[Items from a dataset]
[Start of Attachment]
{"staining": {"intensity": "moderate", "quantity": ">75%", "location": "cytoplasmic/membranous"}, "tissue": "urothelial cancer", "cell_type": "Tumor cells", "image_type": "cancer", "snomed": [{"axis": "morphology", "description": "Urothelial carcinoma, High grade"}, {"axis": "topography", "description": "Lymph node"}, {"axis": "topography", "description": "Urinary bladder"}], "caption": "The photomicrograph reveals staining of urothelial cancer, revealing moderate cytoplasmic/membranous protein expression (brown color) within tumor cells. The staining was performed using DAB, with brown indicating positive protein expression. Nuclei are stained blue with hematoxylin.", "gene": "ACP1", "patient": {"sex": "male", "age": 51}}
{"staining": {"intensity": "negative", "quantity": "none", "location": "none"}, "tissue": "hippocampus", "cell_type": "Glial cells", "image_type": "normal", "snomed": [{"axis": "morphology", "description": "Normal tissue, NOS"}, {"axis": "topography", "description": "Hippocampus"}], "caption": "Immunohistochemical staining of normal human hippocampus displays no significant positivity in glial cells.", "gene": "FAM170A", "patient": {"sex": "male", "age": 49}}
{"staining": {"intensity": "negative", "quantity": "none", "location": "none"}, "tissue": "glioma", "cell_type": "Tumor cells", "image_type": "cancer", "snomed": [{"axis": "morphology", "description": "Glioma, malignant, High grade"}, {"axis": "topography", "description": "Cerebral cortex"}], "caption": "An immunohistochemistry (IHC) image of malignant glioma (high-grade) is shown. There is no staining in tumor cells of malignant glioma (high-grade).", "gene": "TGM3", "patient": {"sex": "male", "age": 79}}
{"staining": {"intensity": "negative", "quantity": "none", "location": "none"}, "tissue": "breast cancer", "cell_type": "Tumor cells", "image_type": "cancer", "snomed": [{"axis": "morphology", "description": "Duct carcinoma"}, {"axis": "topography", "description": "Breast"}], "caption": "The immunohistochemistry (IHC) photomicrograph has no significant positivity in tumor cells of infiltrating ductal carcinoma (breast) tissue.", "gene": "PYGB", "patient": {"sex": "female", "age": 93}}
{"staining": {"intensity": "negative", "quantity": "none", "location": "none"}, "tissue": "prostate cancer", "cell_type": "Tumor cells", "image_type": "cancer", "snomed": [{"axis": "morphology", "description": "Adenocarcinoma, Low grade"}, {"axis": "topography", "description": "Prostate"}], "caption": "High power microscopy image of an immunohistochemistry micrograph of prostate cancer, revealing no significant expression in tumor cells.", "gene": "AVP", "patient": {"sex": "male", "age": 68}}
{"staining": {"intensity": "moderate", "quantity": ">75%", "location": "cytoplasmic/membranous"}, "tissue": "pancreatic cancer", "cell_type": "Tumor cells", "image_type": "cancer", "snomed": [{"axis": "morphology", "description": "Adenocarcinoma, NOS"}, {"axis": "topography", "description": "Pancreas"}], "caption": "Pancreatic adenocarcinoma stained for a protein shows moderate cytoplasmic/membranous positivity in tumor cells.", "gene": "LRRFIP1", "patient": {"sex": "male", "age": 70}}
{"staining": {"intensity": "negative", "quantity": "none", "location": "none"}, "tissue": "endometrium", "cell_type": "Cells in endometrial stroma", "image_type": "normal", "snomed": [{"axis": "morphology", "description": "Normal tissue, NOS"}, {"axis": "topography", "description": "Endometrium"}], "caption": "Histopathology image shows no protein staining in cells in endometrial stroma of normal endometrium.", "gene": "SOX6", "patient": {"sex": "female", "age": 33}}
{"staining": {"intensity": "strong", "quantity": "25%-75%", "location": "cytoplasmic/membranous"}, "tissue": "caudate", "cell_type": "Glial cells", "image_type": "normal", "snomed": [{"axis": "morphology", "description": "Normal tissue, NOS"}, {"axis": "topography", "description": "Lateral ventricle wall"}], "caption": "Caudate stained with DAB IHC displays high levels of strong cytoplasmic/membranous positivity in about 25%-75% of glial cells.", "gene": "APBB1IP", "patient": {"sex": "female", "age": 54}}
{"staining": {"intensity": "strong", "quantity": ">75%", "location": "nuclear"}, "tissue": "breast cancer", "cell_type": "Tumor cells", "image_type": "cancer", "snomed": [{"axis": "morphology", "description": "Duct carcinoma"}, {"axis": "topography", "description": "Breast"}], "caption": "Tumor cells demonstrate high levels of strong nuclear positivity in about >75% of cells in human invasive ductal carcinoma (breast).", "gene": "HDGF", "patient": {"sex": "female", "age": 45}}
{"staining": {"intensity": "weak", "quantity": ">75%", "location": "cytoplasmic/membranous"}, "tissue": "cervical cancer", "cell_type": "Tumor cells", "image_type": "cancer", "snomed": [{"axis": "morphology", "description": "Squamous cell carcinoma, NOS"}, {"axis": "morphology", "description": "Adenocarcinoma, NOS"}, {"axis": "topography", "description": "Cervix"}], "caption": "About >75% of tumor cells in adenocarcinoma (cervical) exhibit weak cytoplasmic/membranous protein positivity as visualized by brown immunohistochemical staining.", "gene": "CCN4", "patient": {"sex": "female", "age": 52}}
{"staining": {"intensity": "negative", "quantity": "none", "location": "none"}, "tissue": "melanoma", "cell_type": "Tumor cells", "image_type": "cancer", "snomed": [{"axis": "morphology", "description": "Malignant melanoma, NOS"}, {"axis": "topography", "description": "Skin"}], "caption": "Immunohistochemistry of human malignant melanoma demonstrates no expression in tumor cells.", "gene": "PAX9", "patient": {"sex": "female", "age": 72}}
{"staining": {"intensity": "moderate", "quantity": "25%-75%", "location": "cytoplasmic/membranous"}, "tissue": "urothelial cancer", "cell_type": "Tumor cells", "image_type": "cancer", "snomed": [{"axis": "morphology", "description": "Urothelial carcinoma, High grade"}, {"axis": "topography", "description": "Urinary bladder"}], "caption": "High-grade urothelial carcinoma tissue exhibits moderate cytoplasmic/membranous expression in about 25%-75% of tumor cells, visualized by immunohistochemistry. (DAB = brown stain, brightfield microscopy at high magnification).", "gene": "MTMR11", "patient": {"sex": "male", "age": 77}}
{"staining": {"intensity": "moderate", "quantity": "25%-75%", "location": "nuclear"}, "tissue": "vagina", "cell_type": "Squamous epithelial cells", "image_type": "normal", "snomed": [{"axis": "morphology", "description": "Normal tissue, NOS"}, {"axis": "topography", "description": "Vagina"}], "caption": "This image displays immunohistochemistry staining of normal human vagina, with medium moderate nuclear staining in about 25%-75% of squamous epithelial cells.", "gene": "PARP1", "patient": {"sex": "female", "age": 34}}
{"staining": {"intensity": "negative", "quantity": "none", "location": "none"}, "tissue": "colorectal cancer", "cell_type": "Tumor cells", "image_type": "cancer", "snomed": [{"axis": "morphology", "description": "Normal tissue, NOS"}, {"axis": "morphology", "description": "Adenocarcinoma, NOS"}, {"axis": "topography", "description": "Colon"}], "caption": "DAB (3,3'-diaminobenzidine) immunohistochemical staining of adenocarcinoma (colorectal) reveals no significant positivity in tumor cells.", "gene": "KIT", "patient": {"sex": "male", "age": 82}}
[End of Attachment]
Exact duplication is required for the lines above, from the line that contains "normal human hippocampus" to the line that contains "immunohistochemistry (IHC) image", inclusive; omit all others.

{"staining": {"intensity": "negative", "quantity": "none", "location": "none"}, "tissue": "hippocampus", "cell_type": "Glial cells", "image_type": "normal", "snomed": [{"axis": "morphology", "description": "Normal tissue, NOS"}, {"axis": "topography", "description": "Hippocampus"}], "caption": "Immunohistochemical staining of normal human hippocampus displays no significant positivity in glial cells.", "gene": "FAM170A", "patient": {"sex": "male", "age": 49}}
{"staining": {"intensity": "negative", "quantity": "none", "location": "none"}, "tissue": "glioma", "cell_type": "Tumor cells", "image_type": "cancer", "snomed": [{"axis": "morphology", "description": "Glioma, malignant, High grade"}, {"axis": "topography", "description": "Cerebral cortex"}], "caption": "An immunohistochemistry (IHC) image of malignant glioma (high-grade) is shown. There is no staining in tumor cells of malignant glioma (high-grade).", "gene": "TGM3", "patient": {"sex": "male", "age": 79}}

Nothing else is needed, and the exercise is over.